WHAT YOU ARE ASKED TO DO - An exact copy of each line below is needed, with no images in it.

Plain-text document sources
****************************************
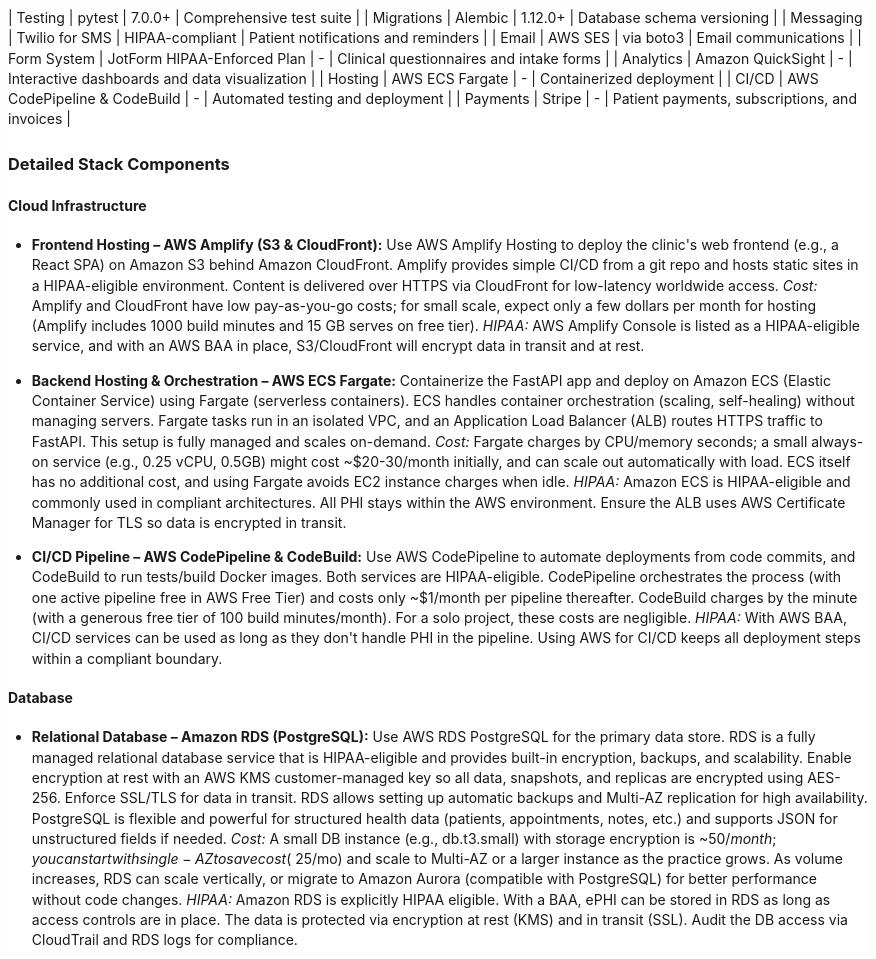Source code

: | Testing | pytest | 7.0.0+ | Comprehensive test suite |
| Migrations | Alembic | 1.12.0+ | Database schema versioning |
| Messaging | Twilio for SMS | HIPAA-compliant | Patient notifications and reminders |
| Email | AWS SES | via boto3 | Email communications |
| Form System | JotForm HIPAA-Enforced Plan | - | Clinical questionnaires and intake forms |
| Analytics | Amazon QuickSight | - | Interactive dashboards and data visualization |
| Hosting | AWS ECS Fargate | - | Containerized deployment |
| CI/CD | AWS CodePipeline & CodeBuild | - | Automated testing and deployment |
| Payments | Stripe | - | Patient payments, subscriptions, and invoices |

### Detailed Stack Components

#### Cloud Infrastructure

- **Frontend Hosting – AWS Amplify (S3 & CloudFront):** Use AWS Amplify Hosting to deploy the clinic's web frontend (e.g., a React SPA) on Amazon S3 behind Amazon CloudFront. Amplify provides simple CI/CD from a git repo and hosts static sites in a HIPAA-eligible environment. Content is delivered over HTTPS via CloudFront for low-latency worldwide access. *Cost:* Amplify and CloudFront have low pay-as-you-go costs; for small scale, expect only a few dollars per month for hosting (Amplify includes 1000 build minutes and 15 GB serves on free tier). *HIPAA:* AWS Amplify Console is listed as a HIPAA-eligible service, and with an AWS BAA in place, S3/CloudFront will encrypt data in transit and at rest.

- **Backend Hosting & Orchestration – AWS ECS Fargate:** Containerize the FastAPI app and deploy on Amazon ECS (Elastic Container Service) using Fargate (serverless containers). ECS handles container orchestration (scaling, self-healing) without managing servers. Fargate tasks run in an isolated VPC, and an Application Load Balancer (ALB) routes HTTPS traffic to FastAPI. This setup is fully managed and scales on-demand. *Cost:* Fargate charges by CPU/memory seconds; a small always-on service (e.g., 0.25 vCPU, 0.5GB) might cost ~$20-30/month initially, and can scale out automatically with load. ECS itself has no additional cost, and using Fargate avoids EC2 instance charges when idle. *HIPAA:* Amazon ECS is HIPAA-eligible and commonly used in compliant architectures. All PHI stays within the AWS environment. Ensure the ALB uses AWS Certificate Manager for TLS so data is encrypted in transit.

- **CI/CD Pipeline – AWS CodePipeline & CodeBuild:** Use AWS CodePipeline to automate deployments from code commits, and CodeBuild to run tests/build Docker images. Both services are HIPAA-eligible. CodePipeline orchestrates the process (with one active pipeline free in AWS Free Tier) and costs only ~$1/month per pipeline thereafter. CodeBuild charges by the minute (with a generous free tier of 100 build minutes/month). For a solo project, these costs are negligible. *HIPAA:* With AWS BAA, CI/CD services can be used as long as they don't handle PHI in the pipeline. Using AWS for CI/CD keeps all deployment steps within a compliant boundary.

#### Database

- **Relational Database – Amazon RDS (PostgreSQL):** Use AWS RDS PostgreSQL for the primary data store. RDS is a fully managed relational database service that is HIPAA-eligible and provides built-in encryption, backups, and scalability. Enable encryption at rest with an AWS KMS customer-managed key so all data, snapshots, and replicas are encrypted using AES-256. Enforce SSL/TLS for data in transit. RDS allows setting up automatic backups and Multi-AZ replication for high availability. PostgreSQL is flexible and powerful for structured health data (patients, appointments, notes, etc.) and supports JSON for unstructured fields if needed. *Cost:* A small DB instance (e.g., db.t3.small) with storage encryption is ~$50/month; you can start with single-AZ to save cost (~$25/mo) and scale to Multi-AZ or a larger instance as the practice grows. As volume increases, RDS can scale vertically, or migrate to Amazon Aurora (compatible with PostgreSQL) for better performance without code changes. *HIPAA:* Amazon RDS is explicitly HIPAA eligible. With a BAA, ePHI can be stored in RDS as long as access controls are in place. The data is protected via encryption at rest (KMS) and in transit (SSL). Audit the DB access via CloudTrail and RDS logs for compliance.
****************************************
EXPECTED OUTPUT -
Source code

: | Testing | pytest | 7.0.0+ | Comprehensive test suite |
| Migrations | Alembic | 1.12.0+ | Database schema versioning |
| Messaging | Twilio for SMS | HIPAA-compliant | Patient notifications and reminders |
| Email | AWS SES | via boto3 | Email communications |
| Form System | JotForm HIPAA-Enforced Plan | - | Clinical questionnaires and intake forms |
| Analytics | Amazon QuickSight | - | Interactive dashboards and data visualization |
| Hosting | AWS ECS Fargate | - | Containerized deployment |
| CI/CD | AWS CodePipeline & CodeBuild | - | Automated testing and deployment |
| Payments | Stripe | - | Patient payments, subscriptions, and invoices |

### Detailed Stack Components

#### Cloud Infrastructure

- **Frontend Hosting – AWS Amplify (S3 & CloudFront):** Use AWS Amplify Hosting to deploy the clinic's web frontend (e.g., a React SPA) on Amazon S3 behind Amazon CloudFront. Amplify provides simple CI/CD from a git repo and hosts static sites in a HIPAA-eligible environment. Content is delivered over HTTPS via CloudFront for low-latency worldwide access. *Cost:* Amplify and CloudFront have low pay-as-you-go costs; for small scale, expect only a few dollars per month for hosting (Amplify includes 1000 build minutes and 15 GB serves on free tier). *HIPAA:* AWS Amplify Console is listed as a HIPAA-eligible service, and with an AWS BAA in place, S3/CloudFront will encrypt data in transit and at rest.

- **Backend Hosting & Orchestration – AWS ECS Fargate:** Containerize the FastAPI app and deploy on Amazon ECS (Elastic Container Service) using Fargate (serverless containers). ECS handles container orchestration (scaling, self-healing) without managing servers. Fargate tasks run in an isolated VPC, and an Application Load Balancer (ALB) routes HTTPS traffic to FastAPI. This setup is fully managed and scales on-demand. *Cost:* Fargate charges by CPU/memory seconds; a small always-on service (e.g., 0.25 vCPU, 0.5GB) might cost ~$20-30/month initially, and can scale out automatically with load. ECS itself has no additional cost, and using Fargate avoids EC2 instance charges when idle. *HIPAA:* Amazon ECS is HIPAA-eligible and commonly used in compliant architectures. All PHI stays within the AWS environment. Ensure the ALB uses AWS Certificate Manager for TLS so data is encrypted in transit.

- **CI/CD Pipeline – AWS CodePipeline & CodeBuild:** Use AWS CodePipeline to automate deployments from code commits, and CodeBuild to run tests/build Docker images. Both services are HIPAA-eligible. CodePipeline orchestrates the process (with one active pipeline free in AWS Free Tier) and costs only ~$1/month per pipeline thereafter. CodeBuild charges by the minute (with a generous free tier of 100 build minutes/month). For a solo project, these costs are negligible. *HIPAA:* With AWS BAA, CI/CD services can be used as long as they don't handle PHI in the pipeline. Using AWS for CI/CD keeps all deployment steps within a compliant boundary.

#### Database

- **Relational Database – Amazon RDS (PostgreSQL):** Use AWS RDS PostgreSQL for the primary data store. RDS is a fully managed relational database service that is HIPAA-eligible and provides built-in encryption, backups, and scalability. Enable encryption at rest with an AWS KMS customer-managed key so all data, snapshots, and replicas are encrypted using AES-256. Enforce SSL/TLS for data in transit. RDS allows setting up automatic backups and Multi-AZ replication for high availability. PostgreSQL is flexible and powerful for structured health data (patients, appointments, notes, etc.) and supports JSON for unstructured fields if needed. *Cost:* A small DB instance (e.g., db.t3.small) with storage encryption is ~$50/month; you can start with single-AZ to save cost (~$25/mo) and scale to Multi-AZ or a larger instance as the practice grows. As volume increases, RDS can scale vertically, or migrate to Amazon Aurora (compatible with PostgreSQL) for better performance without code changes. *HIPAA:* Amazon RDS is explicitly HIPAA eligible. With a BAA, ePHI can be stored in RDS as long as access controls are in place. The data is protected via encryption at rest (KMS) and in transit (SSL). Audit the DB access via CloudTrail and RDS logs for compliance.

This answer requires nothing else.